Boric Acid. Boric acid can be used in cracks, but only in areas not accessible to crawling children or pets. Prepare 1 percent boric acid solution by mixing one teaspoon boric acid, six tablespoons granulated sugar and two cups warm water. Store the solution in a clear container. Use on cotton balls placed in the bottom of a plastic cup or tub with holes cut for ants to enter. Recharge each week. After three to four weeks, use ½ percent solution for continuous control. You can also use insecticidal soap to drench an ant colony outdoors or in a crawl space. More than one treatment may be necessary.
Diatomaceous earth and silica gel. Diatomaceous earth and silica gel are dusts that kill insects by drying them out. They are dangerous to breathe, so if they must be blown into wall spaces, a professional should do the job.
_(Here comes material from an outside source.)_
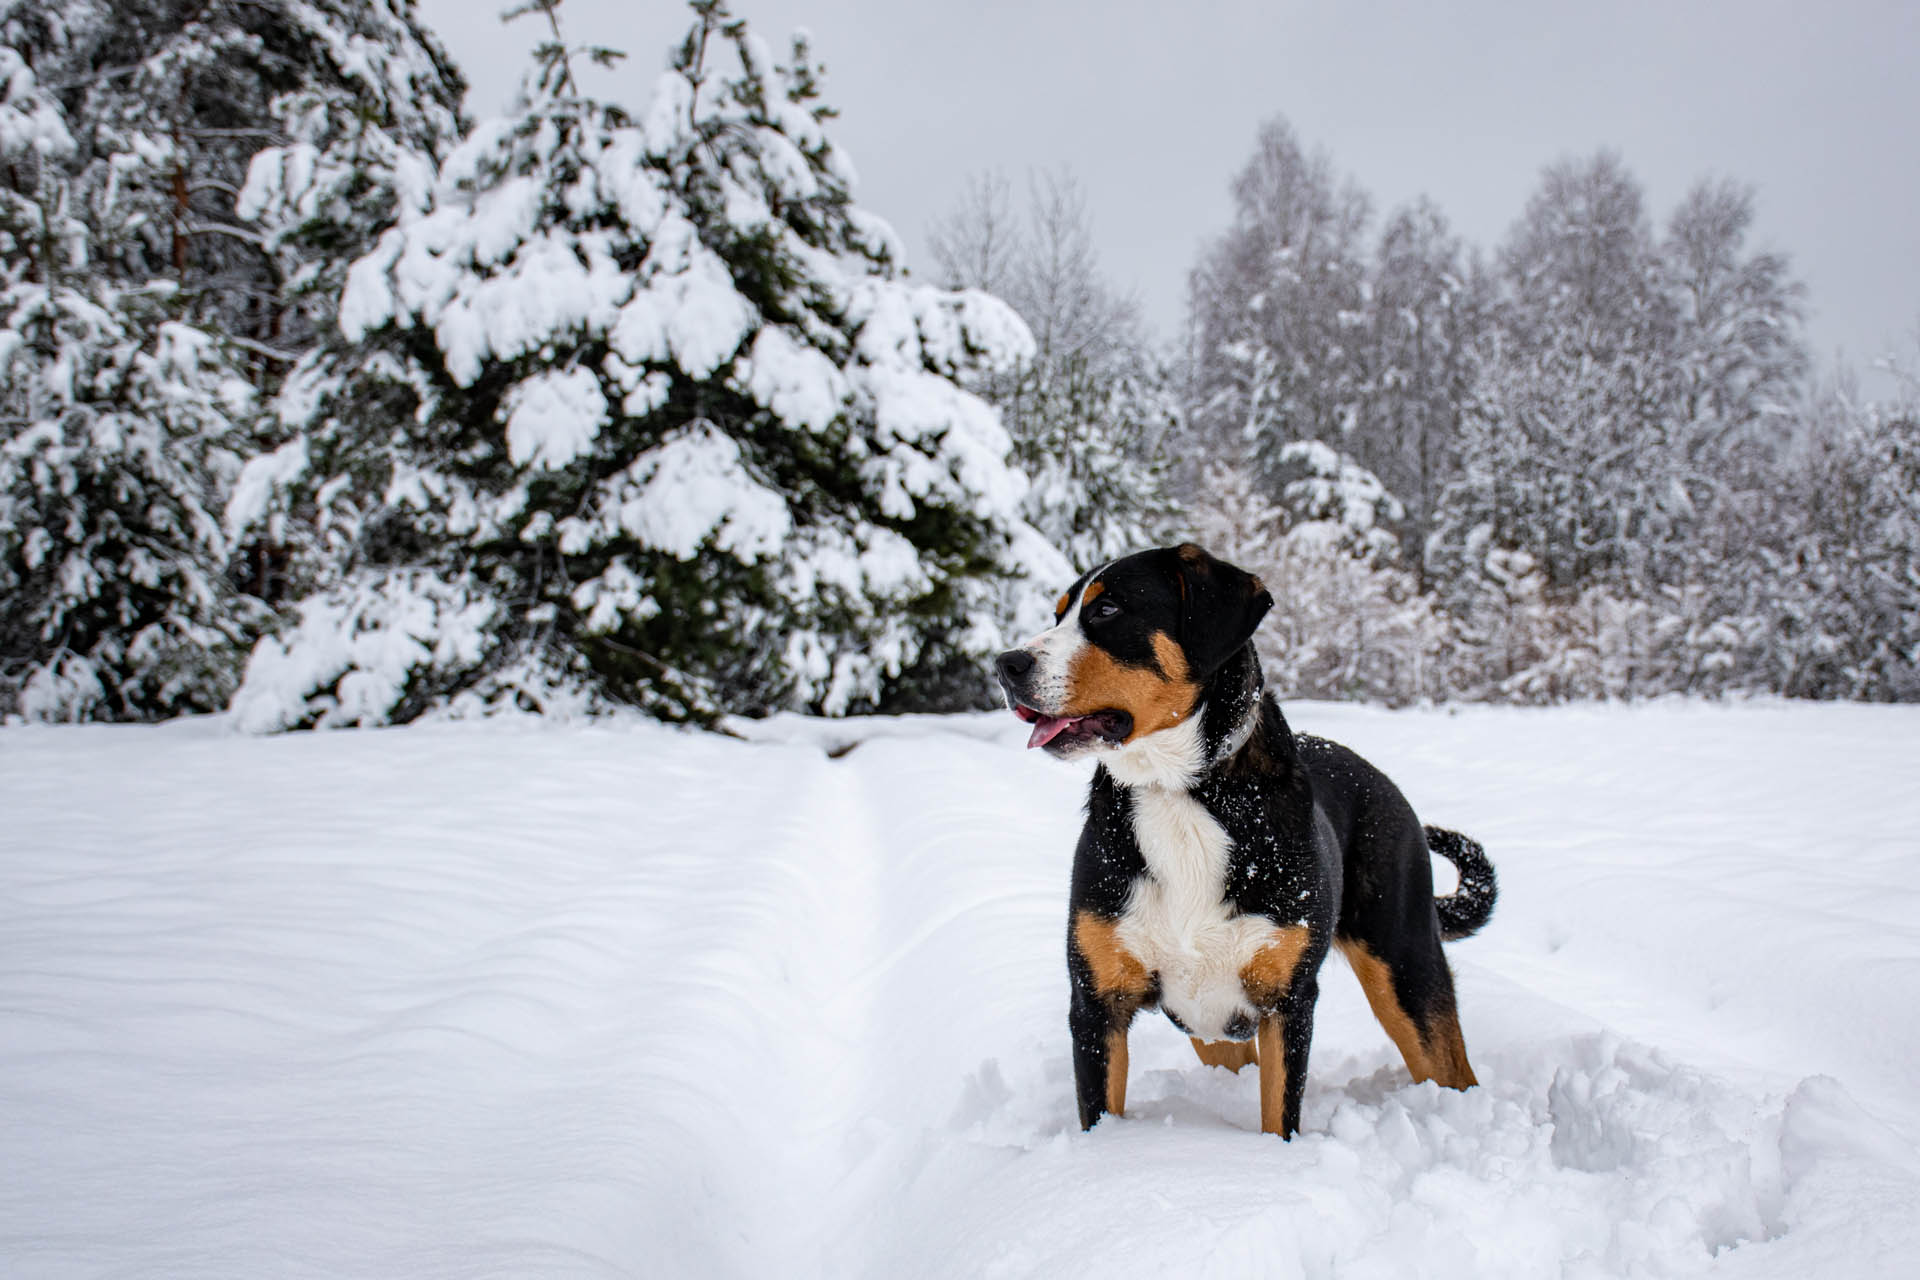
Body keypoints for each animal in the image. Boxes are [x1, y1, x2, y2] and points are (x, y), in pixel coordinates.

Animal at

Flour and Borax. Mix 1 cup flour and 2 cups borax in a quart jar. Punch holes in the jar lid. Sprinkle the contents around the house foundation. Keep borax out of the reach of children and pets. If children and pets are present try making an ant trap with jar, borax, sugar & water – punch holes in the lid and the ants crawl in and die. However this does not get rid of the queen ant and they don’t take anything back to the home base.
Green Sage. Place a small quantity of green sage on your cupboard shelves.
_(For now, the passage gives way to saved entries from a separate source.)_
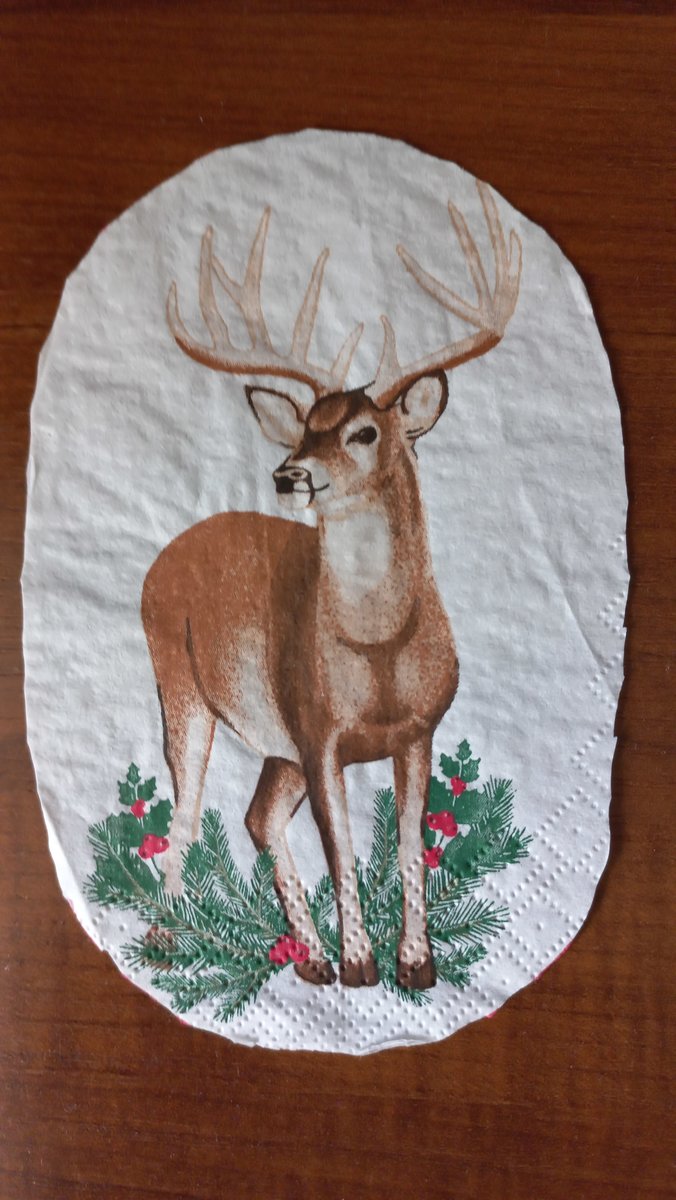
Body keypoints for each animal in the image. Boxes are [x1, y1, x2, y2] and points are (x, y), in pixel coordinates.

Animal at [141, 181, 521, 990]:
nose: (290, 473)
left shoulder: (417, 728)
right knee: (187, 805)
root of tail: (171, 550)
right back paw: (164, 938)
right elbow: (341, 843)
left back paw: (307, 958)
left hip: (274, 740)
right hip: (179, 679)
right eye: (305, 426)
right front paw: (359, 961)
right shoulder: (318, 730)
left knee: (255, 816)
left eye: (364, 433)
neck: (376, 648)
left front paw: (415, 963)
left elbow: (409, 842)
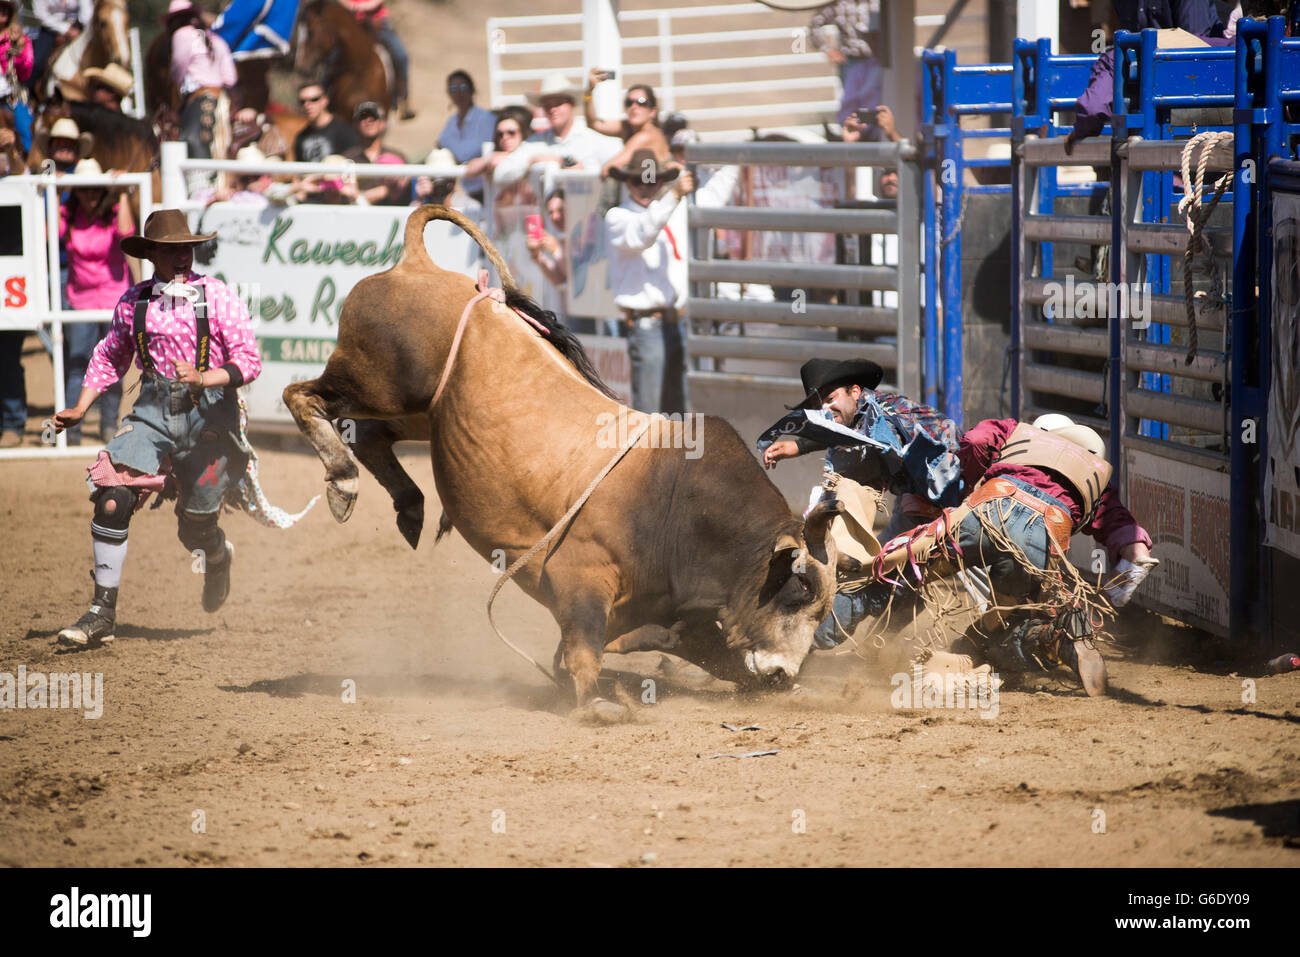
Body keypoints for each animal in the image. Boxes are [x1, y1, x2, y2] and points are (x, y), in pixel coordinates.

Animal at [282, 210, 842, 717]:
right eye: (797, 591)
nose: (782, 673)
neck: (675, 502)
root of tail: (417, 265)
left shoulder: (673, 611)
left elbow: (701, 651)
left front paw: (805, 692)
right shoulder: (581, 581)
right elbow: (583, 646)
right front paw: (596, 702)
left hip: (418, 414)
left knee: (369, 435)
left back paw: (409, 504)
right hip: (375, 381)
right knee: (303, 396)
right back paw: (343, 482)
Plants. Growing pennyroyal, spearmint, and southernwood, around the border of your home will deter ants and the aphids they carry.
Pyrethrum. Pyrethrum is a natural insecticide made from certain species of the chrysanthemum; it can be combined with silica gel to give a faster effect. One form comes in a non-aerosol squeeze dispenser that allows for application in cracks and crevices to minimize human and pet contact.
Sugar. Place small sponges soaked in sugar sweetened water wherever ants have been seen. Collect the sponges periodically and plunge them into hot water.
Vinegar. Wash counter tops, cabinets and floor with equal parts vinegar and water to deter ant infestations.